With a greater fury than before, I addressed all my
energies against the hateful enemy: I challenged death ten, hundred, thousands
of times, always defeating the adversary.
Little by little, I started perceiving what role it
was reserved to me in the history of the world and the contours of my destiny
assumed more and more its clean and precise outline.”
While pronouncing his last words Mr Winningoes, who had gradually been
increasing his excitement during the narration, lifted up the right hand,
tensing his forefinger as an accuser, and his eyes rotated a couple of times
halting eventually in an insane expression of craziness depicted on his face.

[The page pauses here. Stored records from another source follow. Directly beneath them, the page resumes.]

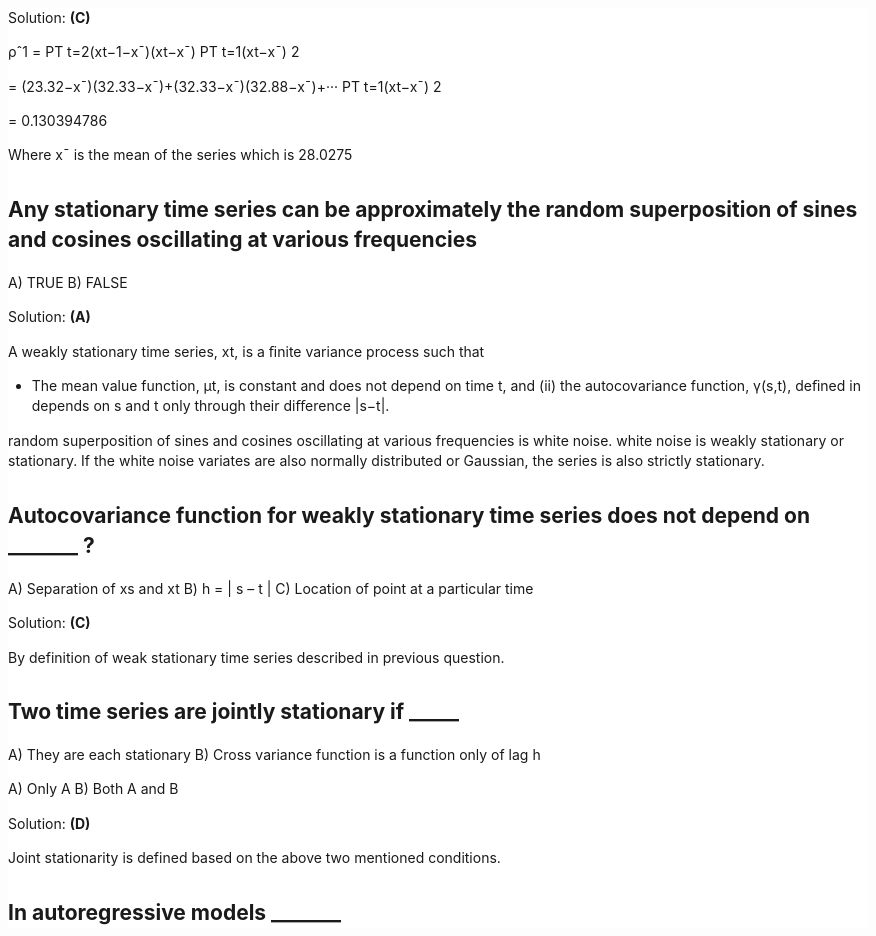 Solution: **(C)**

ρˆ1 = PT t=2(xt−1−x¯)(xt−x¯) PT t=1(xt−x¯) 2

= (23.32−x¯)(32.33−x¯)+(32.33−x¯)(32.88−x¯)+··· PT t=1(xt−x¯) 2

= 0.130394786

Where x¯ is the mean of the series which is 28.0275

 

## Any stationary time series can be approximately the random superposition of sines and cosines oscillating at various frequencies

A) TRUE
B) FALSE

Solution: **(A)**

A weakly stationary time series, xt, is a ﬁnite variance process such that

- The mean value function, µt, is constant and does not depend on time t, and (ii) the autocovariance function, γ(s,t), deﬁned in depends on s and t only through their diﬀerence |s−t|.

random superposition of sines and cosines oscillating at various frequencies is white noise. white noise is weakly stationary or stationary. If the white noise variates are also normally distributed or Gaussian, the series is also strictly stationary.

 

## Autocovariance function for weakly stationary time series does not depend on _______ ?

A)  Separation of xs and xt
B) h = | s – t |
C) Location of point at a particular time

Solution: **(C)**

By definition of weak stationary time series described in previous question.

## Two time series are jointly stationary if _____ 

A) They are each stationary
B) Cross variance function is a function only of lag h

A) Only A
B) Both A and B

Solution: **(D)**

Joint stationarity is defined based on the above two mentioned conditions.

 

## In autoregressive models _______ 
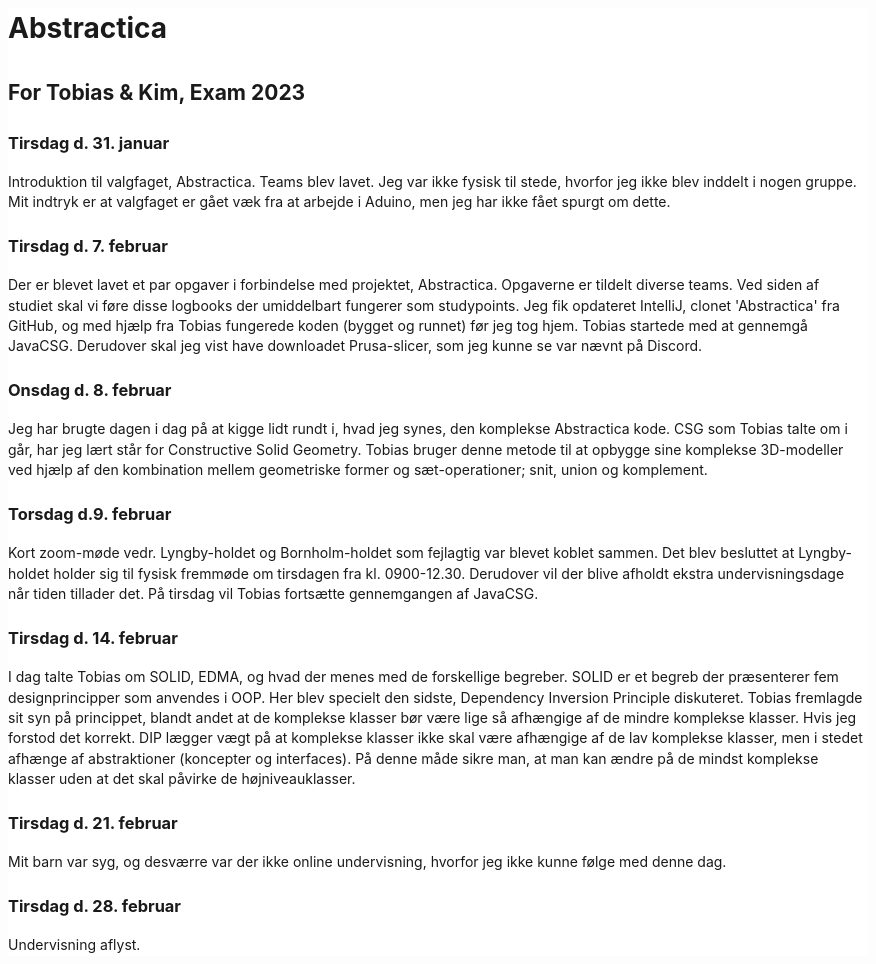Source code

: # Abstractica
## For Tobias &amp; Kim, Exam 2023


### Tirsdag d. 31. januar
Introduktion til valgfaget, Abstractica. Teams blev lavet. Jeg var ikke fysisk til stede, hvorfor jeg ikke blev inddelt i nogen gruppe. Mit indtryk er at valgfaget er gået væk fra at arbejde i Aduino, men jeg har ikke fået spurgt om dette. 


### Tirsdag d. 7. februar
Der er blevet lavet et par opgaver i forbindelse med projektet, Abstractica. Opgaverne er tildelt diverse teams. Ved siden af studiet skal vi føre disse logbooks der umiddelbart fungerer som studypoints. Jeg fik opdateret IntelliJ, clonet 'Abstractica' fra GitHub, og med hjælp fra Tobias fungerede koden (bygget og runnet) før jeg tog hjem. Tobias startede med at gennemgå JavaCSG. Derudover skal jeg vist have downloadet Prusa-slicer, som jeg kunne se var nævnt på Discord. 


### Onsdag d. 8. februar
Jeg har brugte dagen i dag på at kigge lidt rundt i, hvad jeg synes, den komplekse Abstractica kode. CSG som Tobias talte om i går, har jeg lært står for Constructive Solid Geometry. Tobias bruger denne metode til at opbygge sine komplekse 3D-modeller ved hjælp af den kombination mellem geometriske former og sæt-operationer; snit, union og komplement. 


### Torsdag d.9. februar 
Kort zoom-møde vedr. Lyngby-holdet og Bornholm-holdet som fejlagtig var blevet koblet sammen. Det blev besluttet at Lyngby-holdet holder sig til fysisk fremmøde om tirsdagen fra kl. 0900-12.30. Derudover vil der blive afholdt ekstra undervisningsdage når tiden tillader det. På tirsdag vil Tobias fortsætte gennemgangen af JavaCSG. 


### Tirsdag d. 14. februar
I dag talte Tobias om SOLID, EDMA, og hvad der menes med de forskellige begreber. 
SOLID er et begreb der præsenterer fem designprincipper som anvendes i OOP. Her blev specielt den sidste, Dependency Inversion Principle diskuteret. Tobias fremlagde sit syn på princippet, blandt andet at de komplekse klasser bør være lige så afhængige af de mindre komplekse klasser. Hvis jeg forstod det korrekt. DIP lægger vægt på at komplekse klasser ikke skal være afhængige af de lav komplekse klasser, men i stedet afhænge af abstraktioner (koncepter og interfaces). På denne måde sikre man, at man kan ændre på de mindst komplekse klasser uden at det skal påvirke de højniveauklasser. 


### Tirsdag d. 21. februar
Mit barn var syg, og desværre var der ikke online undervisning, hvorfor jeg ikke kunne følge med denne dag.


### Tirsdag d. 28. februar
Undervisning aflyst.
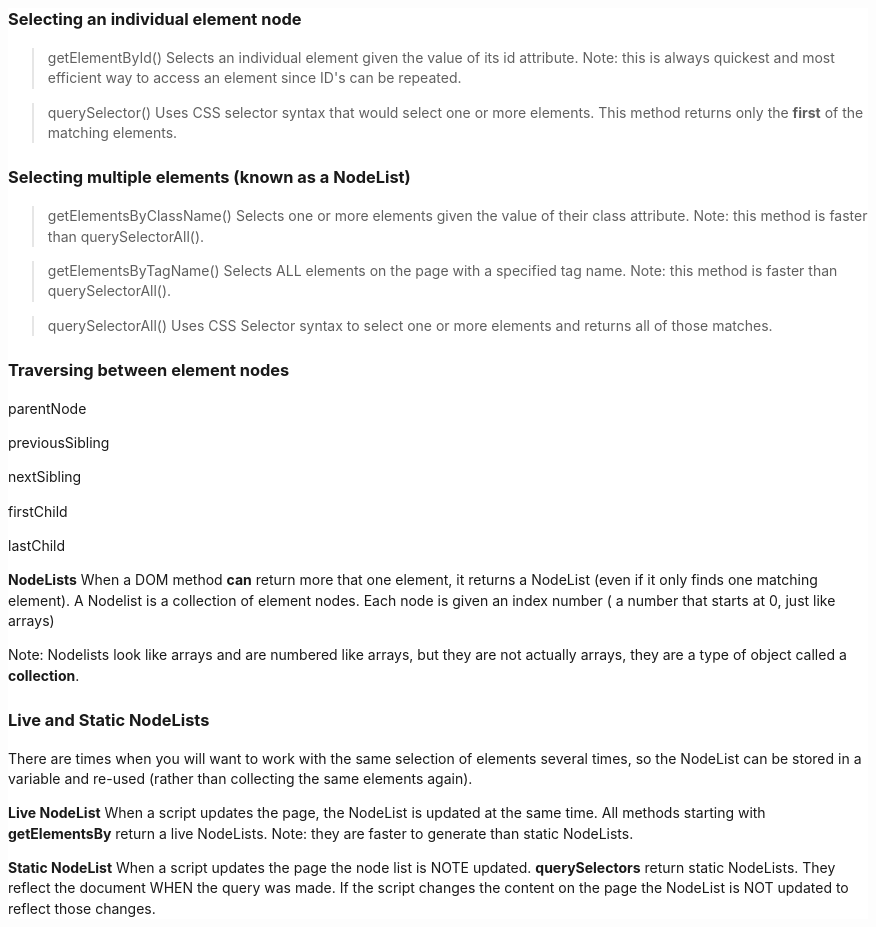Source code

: ### Selecting an individual element node

> getElementById()
Selects an individual element given the value of its id attribute.
Note: this is always quickest and most efficient way to access an element since ID's can be repeated.

> querySelector()
Uses CSS selector syntax that would select one or more elements. This method returns only the **first** of the matching elements.


### Selecting multiple elements (known as a NodeList)

> getElementsByClassName()
Selects one or more elements given the value of their class attribute.
Note: this method is faster than querySelectorAll().

> getElementsByTagName()
Selects ALL elements on the page with a specified tag name.
Note: this method is faster than querySelectorAll().

> querySelectorAll()
Uses CSS Selector syntax to select one or more elements and returns all of those matches.

### Traversing between element nodes

parentNode

previousSibling

nextSibling

firstChild

lastChild


**NodeLists** When a DOM method **can** return more that one element, it returns a NodeList (even if it only finds one matching element). A Nodelist is a collection of element nodes. Each node is given an index number ( a number that starts at 0, just like arrays)

Note: Nodelists look like arrays and are numbered like arrays, but they are not actually arrays, they are a type of object called a **collection**.


### Live and Static NodeLists

There are times when you will want to work with the same selection of elements several times, so the NodeList can be stored in a variable and re-used  (rather than collecting the same elements again).

**Live NodeList**
When a script updates the page, the NodeList is updated at the same time. All methods starting with **getElementsBy** return a live NodeLists. Note: they are faster to generate than static NodeLists.

**Static NodeList**
When a script updates the page the node list is NOTE updated. **querySelectors** return static NodeLists. They reflect the document WHEN the query was made. If the script changes the content on the page the NodeList is NOT updated to reflect those changes.
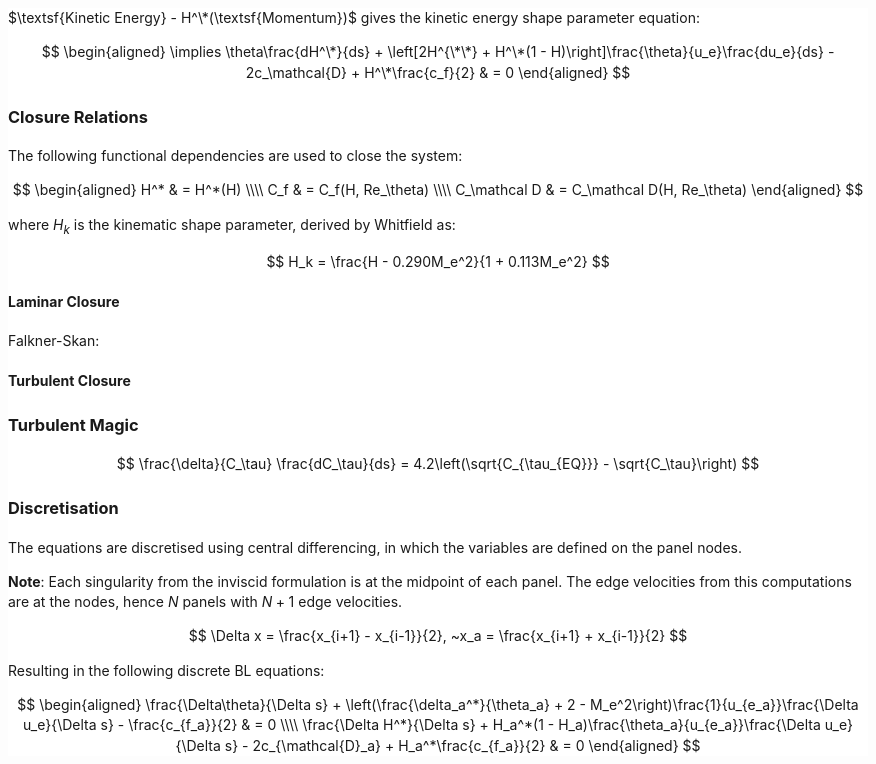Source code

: $\textsf{Kinetic Energy} - H^\*(\textsf{Momentum})$ gives the kinetic energy shape parameter equation:

$$
\begin{aligned}
 \implies \theta\frac{dH^\*}{ds} + \left[2H^{\*\*} + H^\*(1 - H)\right]\frac{\theta}{u_e}\frac{du_e}{ds} - 2c_\mathcal{D} + H^\*\frac{c_f}{2} & = 0
\end{aligned}
$$

### Closure Relations

The following functional dependencies are used to close the system:

$$
\begin{aligned}
    H^* & = H^*(H) \\\\ 
    C_f & = C_f(H, Re_\theta) \\\\ 
    C_\mathcal D & = C_\mathcal D(H, Re_\theta)
\end{aligned}
$$

where $H_k$ is the kinematic shape parameter, derived by Whitfield as:

$$ H_k = \frac{H - 0.290M_e^2}{1 + 0.113M_e^2} $$


#### Laminar Closure

Falkner-Skan:

#### Turbulent Closure

### Turbulent Magic

$$ \frac{\delta}{C_\tau} \frac{dC_\tau}{ds} = 4.2\left(\sqrt{C_{\tau_{EQ}}} - \sqrt{C_\tau}\right) $$


### Discretisation

The equations are discretised using central differencing, in which the variables are defined on the panel nodes. 

**Note**: Each singularity from the inviscid formulation is at the midpoint of each panel. The edge velocities from this computations are at the nodes, hence $N$ panels with $N+1$ edge velocities.

$$ \Delta x = \frac{x_{i+1} - x_{i-1}}{2}, ~x_a = \frac{x_{i+1} + x_{i-1}}{2} $$

Resulting in the following discrete BL equations:

$$
\begin{aligned}
    \frac{\Delta\theta}{\Delta s} + \left(\frac{\delta_a^*}{\theta_a} + 2 - M_e^2\right)\frac{1}{u_{e_a}}\frac{\Delta u_e}{\Delta s} - \frac{c_{f_a}}{2} & = 0 \\\\ 
    \frac{\Delta H^*}{\Delta s} + H_a^*(1 - H_a)\frac{\theta_a}{u_{e_a}}\frac{\Delta u_e}{\Delta s} - 2c_{\mathcal{D}_a} + H_a^*\frac{c_{f_a}}{2} & = 0
\end{aligned}
$$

He remained for indefinite time with the lift forefinger, staring into space,
with his muscles tended as if they had wanted to get out of standing. He seemed
a statue of marble, immortalized in a grotesque pose. This sudden explosion of
apparent madness came unexpected. Before we had the time to interact, however,
the man seemed to recover himself. He looked around, lost and embarrassed and,
grabbed a glass of water, voided all of it in a hit. The water seemed to calm the
man. His eyes showed now a serene light and he looked like being almost absent,
lost in his thoughts or perhaps looking for recomposing the interrupted line of
his story. He pulled the refreshments trolley and picked up a carafe filled with
a golden colored liquid.
- “Have a drink, please. It
is cognac from Charente, one of the few things that I appreciate of French
people.”
This way saying he poured some of that liquid in a short, carved wine
glass, explaining us that a cognac, to be really good, has to leave, if slightly
rotated, a thin layer of color inside the glass.
As soon as I had drunk, I immediately felt a comforting warmth. On the
warm’s alcohol wave I thought that that man surely knew so much indeed about
life. His theories, nevertheless, yet quiet abstruse to me, showed however a
sort of suggestive charm.
I imagined my brain imploding together with George’s, melting with it and
flying, as a winged rocket, in the endless universe.